People from both sides of the border can share information about the language, including place names, as well as practise listening exercises and develop vocabulary.

“All through lunch they were comparing words between the two dialects and asking each other words and talking about language,” adds Ritter. “This is real language work at the grassroots level.”

Ruth’s mother was also able to help sort through some of the very specific names for birds.

“Having elder Martha Sam with us was wonderful,” says Ritter. “We pulled out the guidebooks and checked spellings and identifications.”

Sam, the daughter of the famous elder Walter Northway — for whom the Alaskan community was named — was also able to remember traditional native names for the area where she grew up.

“We looked at a photo of chief Walter’s camp from the air,” says Ritter. “And Martha said, ‘Oh, that’s where I grew up, and we used to go across with the raft and play on that island.’

“There’s a creek there that comes in from a big lake, and she gave us the native names of the lake and the creek and the campsite.

“It was all there. That was their home. It made the language that much more alive.”

Johnny enjoys her new role as teacher and is enrolled in the native language instructor certificate program at the language centre.

She also has a solid grounding in her language because she grew up in the traditional way with her grandmother, speaking Upper Tanana from birth.

She and her seven sisters are now all trying to increase their fluency in the language, with their mother “always in the background correcting us,” says Ruth.

“And when the eight of them get together, you go crazy!” adds Sam laughingly.

Ritter says that the literacy session was “two days of really intensive work,” adding that “from the time they came through the door, we were focused on the Upper Tanana language.”

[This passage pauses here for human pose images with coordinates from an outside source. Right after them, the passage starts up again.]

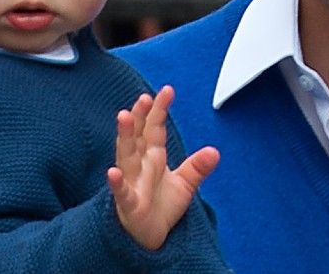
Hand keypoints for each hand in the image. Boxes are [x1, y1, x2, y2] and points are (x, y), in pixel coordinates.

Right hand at [106, 85, 219, 250]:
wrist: (150, 237)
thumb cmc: (161, 208)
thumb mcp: (185, 185)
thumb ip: (197, 167)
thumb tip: (215, 151)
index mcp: (152, 158)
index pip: (154, 129)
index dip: (159, 110)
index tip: (167, 90)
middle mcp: (139, 166)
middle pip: (138, 136)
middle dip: (139, 117)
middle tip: (144, 98)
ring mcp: (131, 183)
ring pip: (126, 156)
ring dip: (125, 137)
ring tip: (124, 117)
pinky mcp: (128, 205)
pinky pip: (121, 192)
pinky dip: (117, 183)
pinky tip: (113, 172)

The group now has some very clear, specific goals for future sessions, including place names, personal names, and other aspects of traditional culture that their young people want to learn.

They also want to turn an Upper Tanana glossary into a full-fledged dictionary, complete with sound files so that users can hear the correct pronunciations.

With her newfound understanding of the relationship between dialects, Ruth’s approach to her language teaching is reinforced.

“We’re trying to bring the Scottie Creek dialect back,” says Johnny. “By using the language in school, even if it’s my Northway dialect, it gives them a push to get their own version back.

“I constantly remind the students that they’re not learning the Northway dialect, the Northway people are just giving them a push to remember their own dialect.”

Now, notes Ruth, the students are beginning to use their language at home, too.

It sounds like a case of hands across the border — or in this case, voices — helping to ensure that Upper Tanana remains a vibrant part of the present.